─── RECORDS PROVIDED ───

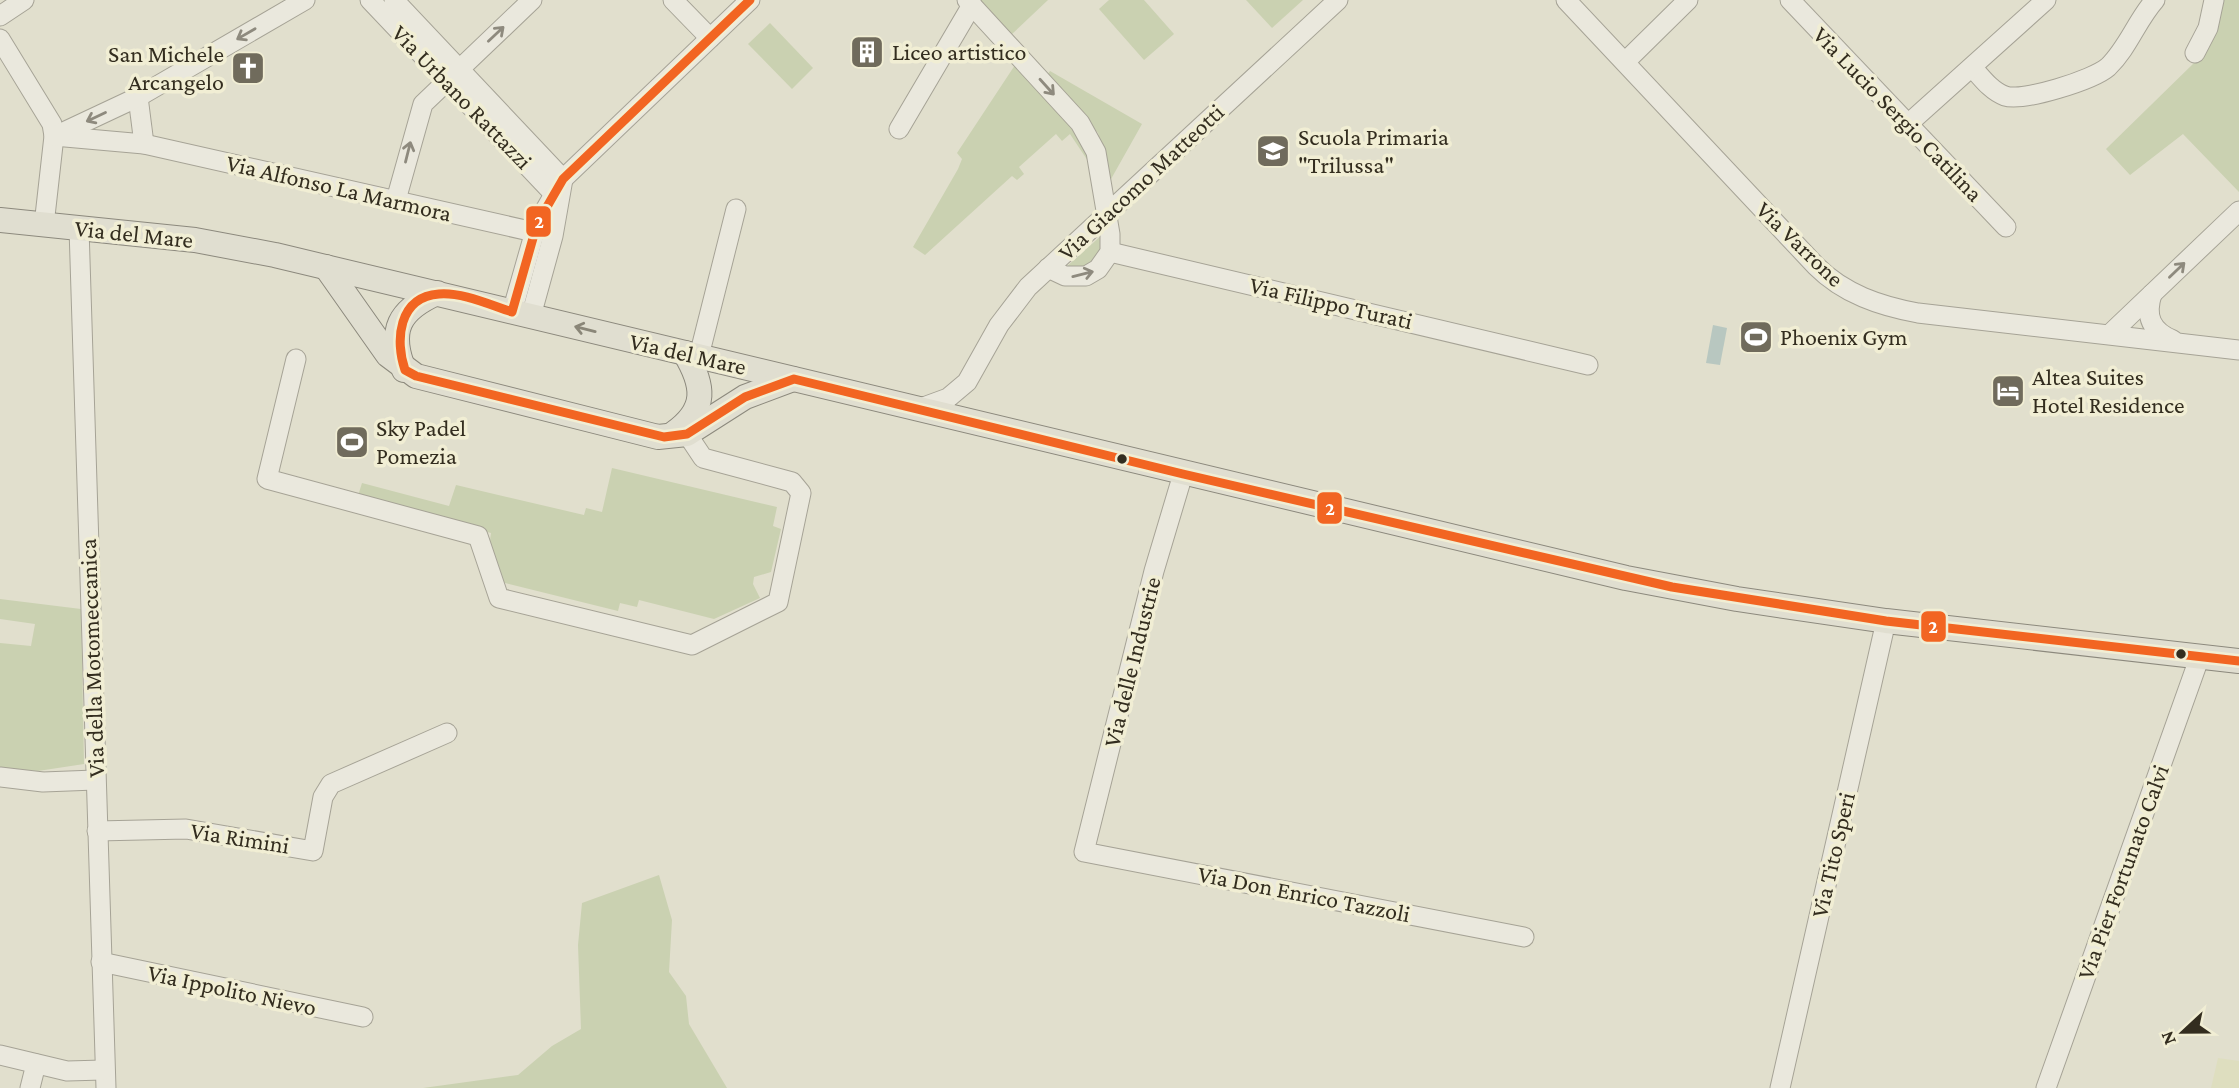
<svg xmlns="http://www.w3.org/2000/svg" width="2239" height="1088" font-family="'Crimson Pro',serif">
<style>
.farmland{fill:#dedebf}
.green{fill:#cad1b1}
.water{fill:#b8c7c0}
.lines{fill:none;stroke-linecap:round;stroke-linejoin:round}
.minor-casing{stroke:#a6a396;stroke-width:21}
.major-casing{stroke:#8c897d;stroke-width:26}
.minor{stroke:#eae8dd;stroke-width:19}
.major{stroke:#e0ded0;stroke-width:24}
.bus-1-casing{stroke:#f1eed4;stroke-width:14}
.bus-1{stroke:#f26522;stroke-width:9}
.oneway{stroke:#8e8a7e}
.oneway2{stroke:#8a8678}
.bus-dot{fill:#332d1f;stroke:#f1eed4;stroke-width:2.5}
.labels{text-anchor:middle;stroke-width:7;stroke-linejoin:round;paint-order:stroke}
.poi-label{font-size:24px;fill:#332d1f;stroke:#f1eed4;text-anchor:start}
.street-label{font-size:24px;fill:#332d1f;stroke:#f1eed4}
.line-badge{stroke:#f1eed4;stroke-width:2.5}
.badge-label{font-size:19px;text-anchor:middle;font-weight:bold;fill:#fff}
</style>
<rect width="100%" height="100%" fill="#e1dfcd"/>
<path class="farmland" d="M 2218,1058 L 2239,1061 L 2239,1088 L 2211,1088 Z"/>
<g class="green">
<path d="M 978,0 L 1048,0 L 1011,35 Z"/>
<path d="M 1109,0 L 1144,0 L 1174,34 L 1144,60 L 1099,9 Z"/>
<path d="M 1246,0 L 1303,0 L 1272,28 Z"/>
<path d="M 2217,0 L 2239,0 L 2239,192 L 2183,134 L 2130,175 L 2106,149 L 2195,62 Z"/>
<path d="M 770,23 L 813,68 L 792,89 L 748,44 Z"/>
<path d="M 1017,62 L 1084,136 L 1088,161 L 1070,134 L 1062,141 L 1056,134 L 1019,167 L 1024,174 L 1017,180 L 1012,176 L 925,255 L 913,247 L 958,169 L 962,159 L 957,153 Z"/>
<path d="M 1050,71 L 1142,124 L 1111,179 L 1098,133 L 1046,76 Z"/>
<path d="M 1103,234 L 1103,250 L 1090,267 L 1064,269 Z"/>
<path d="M 612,468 L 777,507 L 773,526 L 781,529 L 771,572 L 754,577 L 753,584 L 760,598 L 714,619 L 639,600 L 637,607 L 620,603 L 618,611 L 505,583 C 491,570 488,550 491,533 L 357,499 L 362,483 L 449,506 L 456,485 L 584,515 L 586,508 L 602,512 Z"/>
<path d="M 0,599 L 81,609 L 84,764 L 38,771 L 0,768 L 0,643 L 31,646 L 35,624 L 0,619 Z"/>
<path d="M 659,875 L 672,920 L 669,972 L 686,996 L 689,1024 L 727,1088 L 423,1088 L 518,1075 L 552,1046 L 581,1029 L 578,945 L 582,903 Z"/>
</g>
<path class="water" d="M 1713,325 L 1727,328 L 1720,365 L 1706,363 Z"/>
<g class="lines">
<g class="minor-casing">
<g id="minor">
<path d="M 370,0 L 554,194"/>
<path d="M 394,0 L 563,179 L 553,236 L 531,316"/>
<path d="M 673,0 L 710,38"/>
<path d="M 967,0 L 1080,123 L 1096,152 L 1110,234 L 1110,252 L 1098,269 L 1086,276 L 1065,276 L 1048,268"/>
<path d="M 1566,0 L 1816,266 C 1844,294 1880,306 1918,313 L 2239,350"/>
<path d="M 1790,0 L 2006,227"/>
<path d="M 0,16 L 24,0"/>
<path d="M 0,39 L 52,124 L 54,136 L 44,225"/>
<path d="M 2195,53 L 2208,28 L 2214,0"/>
<path d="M 1626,61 L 1688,0"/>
<path d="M 1972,67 C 1981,77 1991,91 2005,96 C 2023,102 2093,80 2108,67 C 2128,48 2137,20 2155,0"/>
<path d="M 138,97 L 144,144"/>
<path d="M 1908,124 L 2046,0"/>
<path d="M 899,129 L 972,5"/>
<path d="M 54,136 L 144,144 L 534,232"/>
<path d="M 55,136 L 138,97 L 305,0"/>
<path d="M 396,200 L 423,104 L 532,0"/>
<path d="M 79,228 L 106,1088"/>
<path d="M 1110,252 L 1588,365"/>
<path d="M 2152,294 C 2145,316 2151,331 2173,340"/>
<path d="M 512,312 L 537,224 L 563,179 L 750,0"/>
<path d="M 2110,334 L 2239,211"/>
<path d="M 699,356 L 736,209"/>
<path d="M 296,359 L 267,479 L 478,536 L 499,598 L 692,645 L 778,602 L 801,493 L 792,482 L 703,458 L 687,434"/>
<path d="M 918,409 L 948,398 L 967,382 L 999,325 L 1028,287 L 1338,0"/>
<path d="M 1183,474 L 1154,571 L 1084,852 L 1524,937"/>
<path d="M 0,777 L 43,782 L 95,780"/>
<path d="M 97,831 L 186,829 L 313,851 L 323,797 L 331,784 L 447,733"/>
<path d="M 101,962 L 363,1017"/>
<path d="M 0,1055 L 67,1071 L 103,1070"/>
<path d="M 30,1088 L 36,1064"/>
<path d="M 1780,1088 L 1886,621"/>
<path d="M 2046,1088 L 2200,656"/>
</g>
</g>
<g class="major-casing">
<g id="major">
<path d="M 0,220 L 195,240 L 275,255 L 1626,578 L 1737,599 L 1886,621 L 2239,661"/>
<path d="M 326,267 L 388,355 L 416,376 L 658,437 L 687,434 L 745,397 L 793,379"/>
<path d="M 404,370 C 388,330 399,310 437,293"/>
<path d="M 674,433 C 708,409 704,385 685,353"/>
</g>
</g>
<use href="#minor" class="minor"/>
<use href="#major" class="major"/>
<g class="bus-1-casing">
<path id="bus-1" d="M 750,0 L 563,179 L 537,224 L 512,312 C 490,305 462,292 439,294 C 398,297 395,341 405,370 L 416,376 L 664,437 L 687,434 L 745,397 L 794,379 L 1183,474 L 1672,587 L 1886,621 L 2239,661"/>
</g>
<use href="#bus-1" class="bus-1"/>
</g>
<defs><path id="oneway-shaft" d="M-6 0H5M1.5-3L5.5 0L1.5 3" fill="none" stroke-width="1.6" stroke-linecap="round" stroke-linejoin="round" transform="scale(1.75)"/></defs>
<g class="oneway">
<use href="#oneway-shaft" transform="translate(246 34) rotate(150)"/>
<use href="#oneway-shaft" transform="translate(496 34) rotate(-43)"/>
<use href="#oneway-shaft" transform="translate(1047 87) rotate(48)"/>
<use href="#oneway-shaft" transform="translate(96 117) rotate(155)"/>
<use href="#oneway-shaft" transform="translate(408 152) rotate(-76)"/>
<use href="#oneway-shaft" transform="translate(2177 270) rotate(-44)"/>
<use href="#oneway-shaft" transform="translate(1083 274) rotate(-14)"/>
</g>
<use class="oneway2" href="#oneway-shaft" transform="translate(585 329) rotate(-166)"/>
<defs>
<g id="building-square" transform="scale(1.75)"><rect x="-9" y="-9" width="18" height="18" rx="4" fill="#706b5c" stroke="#f1eed4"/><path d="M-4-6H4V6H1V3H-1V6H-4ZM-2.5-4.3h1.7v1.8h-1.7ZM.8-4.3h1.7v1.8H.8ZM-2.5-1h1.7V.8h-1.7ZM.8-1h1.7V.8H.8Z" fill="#fff"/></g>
<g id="church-square" transform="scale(1.75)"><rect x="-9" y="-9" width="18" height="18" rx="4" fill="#706b5c" stroke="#f1eed4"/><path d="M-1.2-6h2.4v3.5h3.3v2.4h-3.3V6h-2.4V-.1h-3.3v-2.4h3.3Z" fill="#fff"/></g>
<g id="school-square" transform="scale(1.75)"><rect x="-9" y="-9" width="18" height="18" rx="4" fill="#706b5c" stroke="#f1eed4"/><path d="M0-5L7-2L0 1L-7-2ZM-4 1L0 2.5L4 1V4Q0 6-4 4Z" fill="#fff"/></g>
<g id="stadium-square" transform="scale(1.75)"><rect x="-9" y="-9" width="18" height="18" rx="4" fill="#706b5c" stroke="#f1eed4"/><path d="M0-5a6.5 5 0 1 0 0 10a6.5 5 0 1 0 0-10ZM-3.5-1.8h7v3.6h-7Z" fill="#fff"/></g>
<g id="hotel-square" transform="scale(1.75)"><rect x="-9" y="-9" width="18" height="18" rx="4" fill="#706b5c" stroke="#f1eed4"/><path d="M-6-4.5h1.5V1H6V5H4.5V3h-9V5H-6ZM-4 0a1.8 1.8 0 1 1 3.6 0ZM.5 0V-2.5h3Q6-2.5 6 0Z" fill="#fff"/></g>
</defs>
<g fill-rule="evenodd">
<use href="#building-square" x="867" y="52"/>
<use href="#church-square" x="248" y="68"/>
<use href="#school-square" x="1273" y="151"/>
<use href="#stadium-square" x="1756" y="337"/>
<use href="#hotel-square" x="2008" y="391"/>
<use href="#stadium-square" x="352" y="442"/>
</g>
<g class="bus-dot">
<circle cx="1122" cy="459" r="6"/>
<circle cx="2181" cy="654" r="6"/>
</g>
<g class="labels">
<g class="poi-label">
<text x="892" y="60">Liceo artistico</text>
<text x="224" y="62" text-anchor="end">San Michele<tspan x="224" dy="28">Arcangelo</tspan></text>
<text x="1298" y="145">Scuola Primaria<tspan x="1298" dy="28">"Trilussa"</tspan></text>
<text x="1780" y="345">Phoenix Gym</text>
<text x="2032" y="385">Altea Suites<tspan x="2032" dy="28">Hotel Residence</tspan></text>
<text x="376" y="436">Sky Padel<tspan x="376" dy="28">Pomezia</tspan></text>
</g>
<g class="street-label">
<text transform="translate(462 97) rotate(46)" y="8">Via Urbano Rattazzi</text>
<text transform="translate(1898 114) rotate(46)" y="8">Via Lucio Sergio Catilina</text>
<text transform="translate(1141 182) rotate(-43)" y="8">Via Giacomo Matteotti</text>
<text transform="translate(339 188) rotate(13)" y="8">Via Alfonso La Marmora</text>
<text transform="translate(134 234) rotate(6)" y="8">Via del Mare</text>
<text transform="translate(1800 244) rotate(44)" y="8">Via Varrone</text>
<text transform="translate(1331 303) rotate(13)" y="8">Via Filippo Turati</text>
<text transform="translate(688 354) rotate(13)" y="8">Via del Mare</text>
<text transform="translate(92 658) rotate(-92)" y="8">Via della Motomeccanica</text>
<text transform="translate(1132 662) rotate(-76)" y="8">Via delle Industrie</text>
<text transform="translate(240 838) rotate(9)" y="8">Via Rimini</text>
<text transform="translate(1833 855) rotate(-77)" y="8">Via Tito Speri</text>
<text transform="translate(2123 872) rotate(-70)" y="8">Via Pier Fortunato Calvi</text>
<text transform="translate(1304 894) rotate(11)" y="8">Via Don Enrico Tazzoli</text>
<text transform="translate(232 990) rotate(12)" y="8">Via Ippolito Nievo</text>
</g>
</g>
<g class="line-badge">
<rect x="525" y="205" width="27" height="33" rx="7" fill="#f26522"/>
<rect x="1316" y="491" width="27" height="34" rx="7" fill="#f26522"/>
<rect x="1920" y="610" width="27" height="33" rx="7" fill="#f26522"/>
</g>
<g class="badge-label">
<text x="539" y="228">2</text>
<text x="1330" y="515">2</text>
<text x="1933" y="633">2</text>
</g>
<g transform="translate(2183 1032) rotate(248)" stroke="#f1eed4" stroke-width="5" paint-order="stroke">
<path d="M0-5L12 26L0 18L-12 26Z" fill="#332d1f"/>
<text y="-10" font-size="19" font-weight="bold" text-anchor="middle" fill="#332d1f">N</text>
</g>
</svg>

───

**WORK ITEM**
Copy each line of the listing in which the word "lines" can be found.

**RESPONSE AREA**
.lines{fill:none;stroke-linecap:round;stroke-linejoin:round}
<g class="lines">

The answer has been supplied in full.